Copy the Application (client) ID. This step is required in the linked service definition in ADF later. Then select Add a certificate or secret.
Select + New client secret. Add a Description and expiration policy.

a
Copy the Value of the client secret. This step completes the service principal configuration in Microsoft Entra ID.

Next, we add the service principal as a contributor or admin to your Microsoft Fabric workspace.

Navigate to your workspace and select Manage access.
Enter the name of the service principal, select the Contributor or Admin role and select Add. The service principal can now be used to connect ADF to your workspace.

Creating the Lakehouse linked service in ADF or Synapse

Now we’re ready to configure the Lakehouse linked service in ADF or Synapse.

Open your ADF or Synapse workspace, select the Manage tool and select Linked services. Then select + New.
Search for “Lakehouse”, select the Microsoft Fabric Lakehouse linked service type, and select Continue.
Assign a Name to the linked service, select Enter manually and configure the Fabric workspace ID and Lakehouse object ID values copied from the Fabric URL earlier.
- In the Tenant property, provide the Tenant ID you copied in step 1 of the service principal configuration in Microsoft Entra ID.
- For Service principal ID, provide the Application (client) ID (not the service principal name!) copied in step 6 of the service principal configuration.
- For Service principal key, provide the client secret value copied in step 8 of the service principal configuration.
Verify that the connection can be established successfully and select Create.

Configuring the pipeline template

With the setup of the linked services completed, you can import the template and adjust it for your source object.

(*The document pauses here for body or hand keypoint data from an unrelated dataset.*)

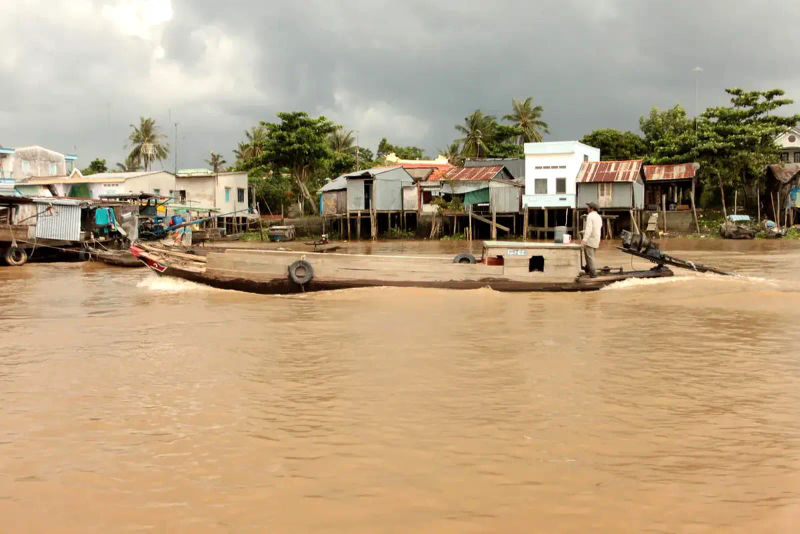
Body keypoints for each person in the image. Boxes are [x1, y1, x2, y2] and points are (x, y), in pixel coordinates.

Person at [581, 202, 602, 277]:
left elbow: (589, 229)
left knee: (590, 258)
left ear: (591, 208)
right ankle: (588, 271)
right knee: (590, 256)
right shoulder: (598, 217)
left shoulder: (590, 216)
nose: (587, 208)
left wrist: (584, 240)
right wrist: (584, 232)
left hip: (590, 240)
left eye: (588, 207)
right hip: (596, 239)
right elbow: (596, 228)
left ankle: (593, 274)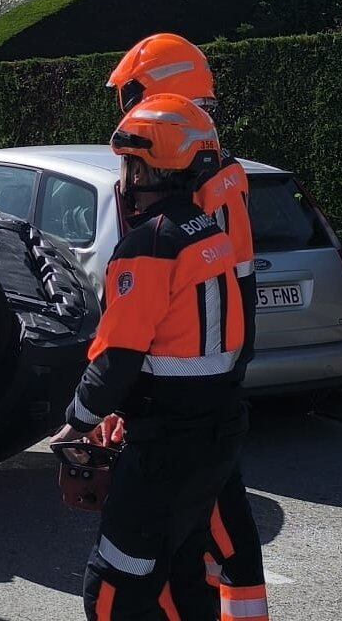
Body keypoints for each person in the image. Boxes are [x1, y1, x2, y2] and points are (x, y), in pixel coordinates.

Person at [50, 95, 251, 621]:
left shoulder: (149, 246)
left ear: (144, 167)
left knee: (114, 586)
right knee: (185, 576)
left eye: (128, 164)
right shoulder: (213, 235)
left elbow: (118, 353)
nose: (124, 177)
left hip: (165, 450)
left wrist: (78, 420)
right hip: (216, 435)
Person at [108, 33, 267, 619]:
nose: (125, 105)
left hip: (195, 394)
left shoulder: (201, 179)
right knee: (207, 522)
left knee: (218, 521)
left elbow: (212, 289)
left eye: (132, 91)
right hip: (200, 384)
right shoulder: (204, 168)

From the pipeline menu, choose + to add a new resource, then select Pipeline and Template gallery.
The Template gallery dialog appears. Find the Copy change data from SAP to Fabric Lakehouse table template, select it, and select Continue.
The configuration screen opens, in which you specify the linked services to be used to instantiate the template. Enter the linked services created in the prior sections. The first linked service is the one required for the staging folder in ADLS Gen2, the second one is connection to the SAP source and the third one connects to Microsoft Fabric Lakehouse:
After you configure the template, ADF creates the new pipeline, and you can make any adjustments you require for your specific setup. As a first step, configure the staging folder to intermediately store the change data from SAP before it's merged with your delta table in Fabric. Select on the data flow activity in the pipeline and select the Settings tab. In the Staging properties you can see the staging linked service configured in the last step. Enter a Staging storage folder.
Double select on the data flow activity in the pipeline open the mapping dataflow to configure your source and sink. First, select the SAP CDC source transfer, and select the Source options tab. Provide the detail properties of your source object in ODP context, ODP name and Key columns (as a JSON array). Then select a Run mode. For details on these properties, refer to Azure Data Factory documentation for SAP change data capture capabilities.
Select the sink transformation of the data flow, and then select the Settings tab, and enter the Table name for the Lakehouse table in your Fabric workspace. Select the radio button Custom expression of the Key columns property and enter the key columns of your source as a JSON array.
Publish your changes.

Retrieve the data

Navigate back to the pipeline and trigger a pipeline run:
Switch to the monitoring experience and wait for your pipeline run to complete:
Open your Lakehouse in your Fabric workspace. Under Tables, you see the newly created Lakehouse table. In the right of your screen, a preview of the data you loaded from SAP is displayed.